Three brand stories in a short walk down Piccadilly
I went to tea at the Ritz last week, for the first time ever. The catalyst for this outing was a birthday request from my daughter, who asked, some time ago, if we could go there as a family for her “big” birthday present.
As well as being an amazing experience, complete with great service and high quality people watching, the researcher/marketer in me was fascinated on a number of levels. Conceptually, the “Tea at the Ritz” brand appears to be in robust shape, resonating as it did down the generations to my 12 year old from her grandparents (to prompt the event in the first place), and the evidence of a packed restaurant and our need to book 2 months in advance to secure a table for five. Useful tip: arrive hungry, as they do try very hard to feed you very well for the £50 a head fixed price.
On our way there we visited Fortnum & Mason, whose ground floor has been transformed by the current management over the past decade into a temple to food-oriented gifting. Despite the throng of tourists, the sales floor feels calm and friendly, and the extraordinarily neat and colour-coordinated shelf displays.

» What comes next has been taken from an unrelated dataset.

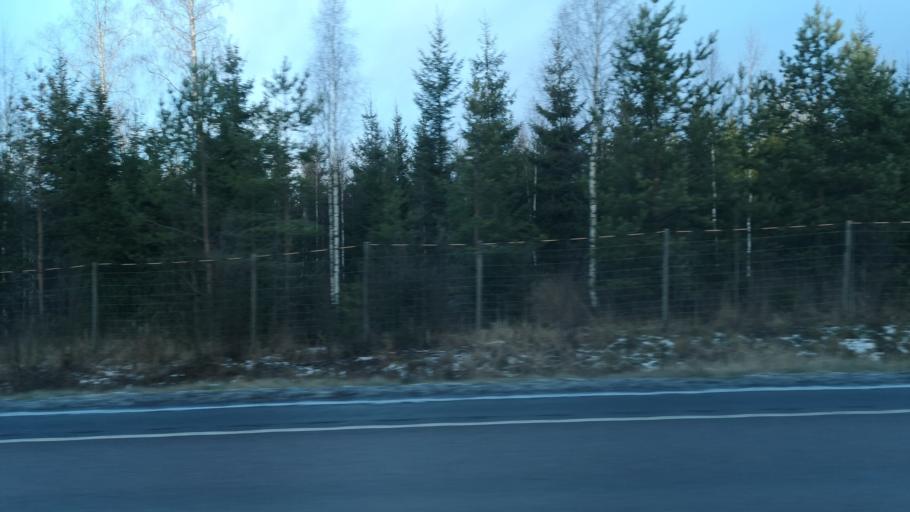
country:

Both of these venerable luxury brands have had to reorient themselves significantly for the 21st Century, employing some of the trends we have discussed in our 2015 Consumer Trends Report, such as Sensory (the hushed club-like feel of Fortnums; the unexpected weight of the silver teapot and strainer). Both now successfully convey a feeling of Upgrade (posh biscuits for Father’s Day; the most expensive afternoon tea ever, but a unique and resonant experience) to a healthy mix of Brits and foreigners, based on our short observation.
In between these two icons of British luxury, we stopped by the Maille mustard shop. Sitting at the north end of the ornate Piccadilly arcade, the shop window gives off the impression of a jewellers. Inside, the traditional mustard dispensing taps sit alongside an extraordinary array of flavoured mustards: thai spices, curry, blackcurrant liqueur, walnuts, and mango, to name a few, echoing the trend of Fusion.
The retail venture is a relatively recent development for Maille in the UK. The brand has been around since the 18th century, and is now owned by Unilever. The shop has been open about 18 months. Unlike the products from Fortnums and the Ritz, you can buy Maille in your local supermarket (£1.49 for 210g pot in Tesco).
How did a supermarket mustard come to be in a luxury storefront in Piccadilly? After a few confused moments wandering around the store, the penny dropped for me: through this seemingly indulgent setting, Maille are communicating their respect for themselves, and for their heritage. The fact that they care about themselves, and that I can now understand why, gives me an additional reason to pay my £1.49, as opposed to the Tesco own label Dijon mustard at half the price.